-- Opening Marker --
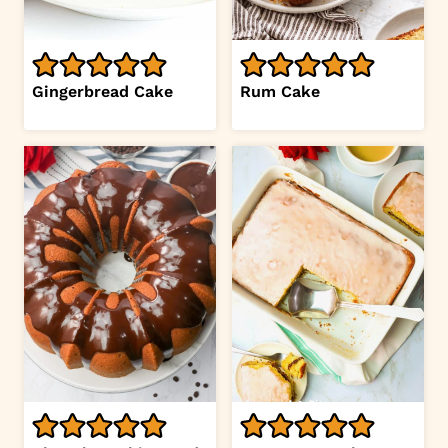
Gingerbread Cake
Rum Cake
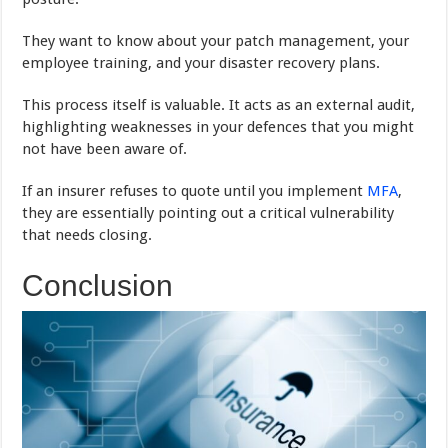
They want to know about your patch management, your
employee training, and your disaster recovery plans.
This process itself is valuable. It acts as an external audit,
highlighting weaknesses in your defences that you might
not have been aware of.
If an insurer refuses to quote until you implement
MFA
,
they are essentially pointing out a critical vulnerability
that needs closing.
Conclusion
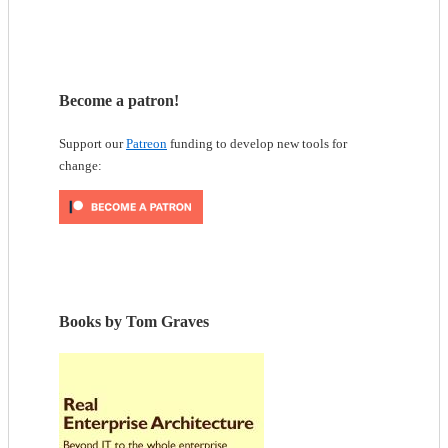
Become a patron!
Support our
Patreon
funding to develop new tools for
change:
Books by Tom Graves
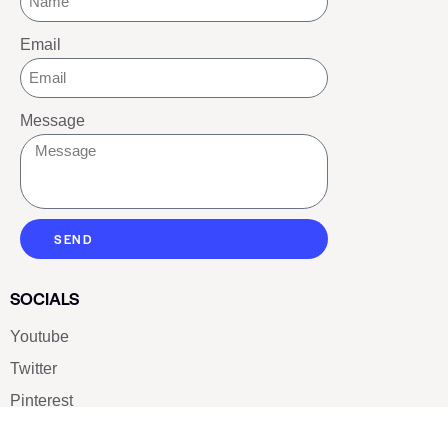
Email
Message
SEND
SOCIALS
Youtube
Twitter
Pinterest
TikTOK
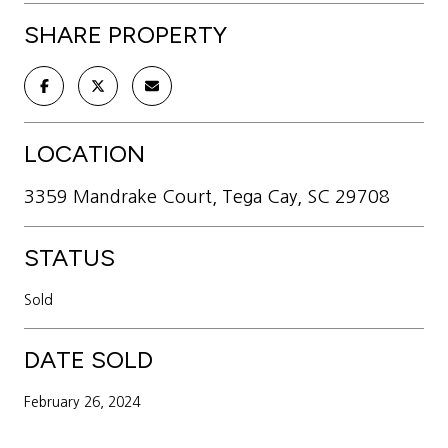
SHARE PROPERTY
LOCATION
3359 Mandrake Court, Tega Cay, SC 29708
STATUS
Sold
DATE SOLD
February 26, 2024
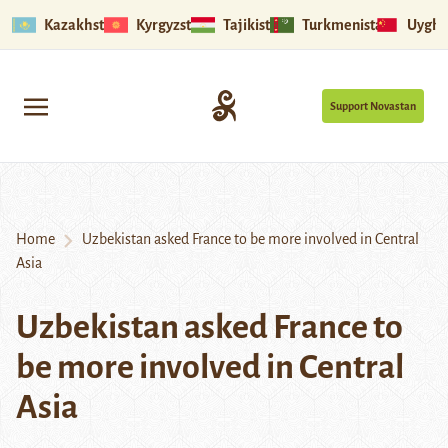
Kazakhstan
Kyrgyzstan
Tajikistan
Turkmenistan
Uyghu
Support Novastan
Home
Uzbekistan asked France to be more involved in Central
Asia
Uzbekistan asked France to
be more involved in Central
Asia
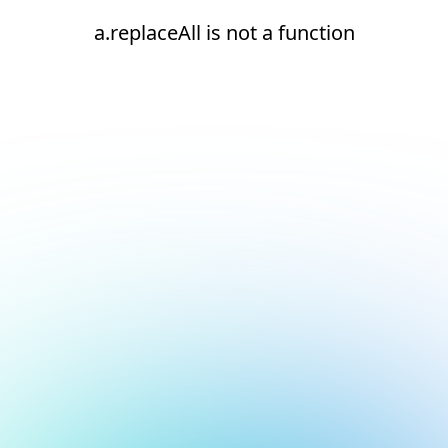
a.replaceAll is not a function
-- Closing Marker --
-- Opening Marker --
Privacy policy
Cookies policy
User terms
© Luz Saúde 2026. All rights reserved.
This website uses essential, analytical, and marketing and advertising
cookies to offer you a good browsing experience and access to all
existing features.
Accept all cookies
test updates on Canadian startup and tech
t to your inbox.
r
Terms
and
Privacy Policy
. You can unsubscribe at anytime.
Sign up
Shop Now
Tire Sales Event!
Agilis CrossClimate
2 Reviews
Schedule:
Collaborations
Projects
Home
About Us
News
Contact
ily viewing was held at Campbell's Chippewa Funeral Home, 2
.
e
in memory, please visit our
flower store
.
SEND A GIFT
-- Closing Marker --
Exercise directions:
Return, from the data above, each line in which the string "your" appears.

Solution below:
They want to know about your patch management, your
employee training, and your disaster recovery plans.
highlighting weaknesses in your defences that you might
t to your inbox.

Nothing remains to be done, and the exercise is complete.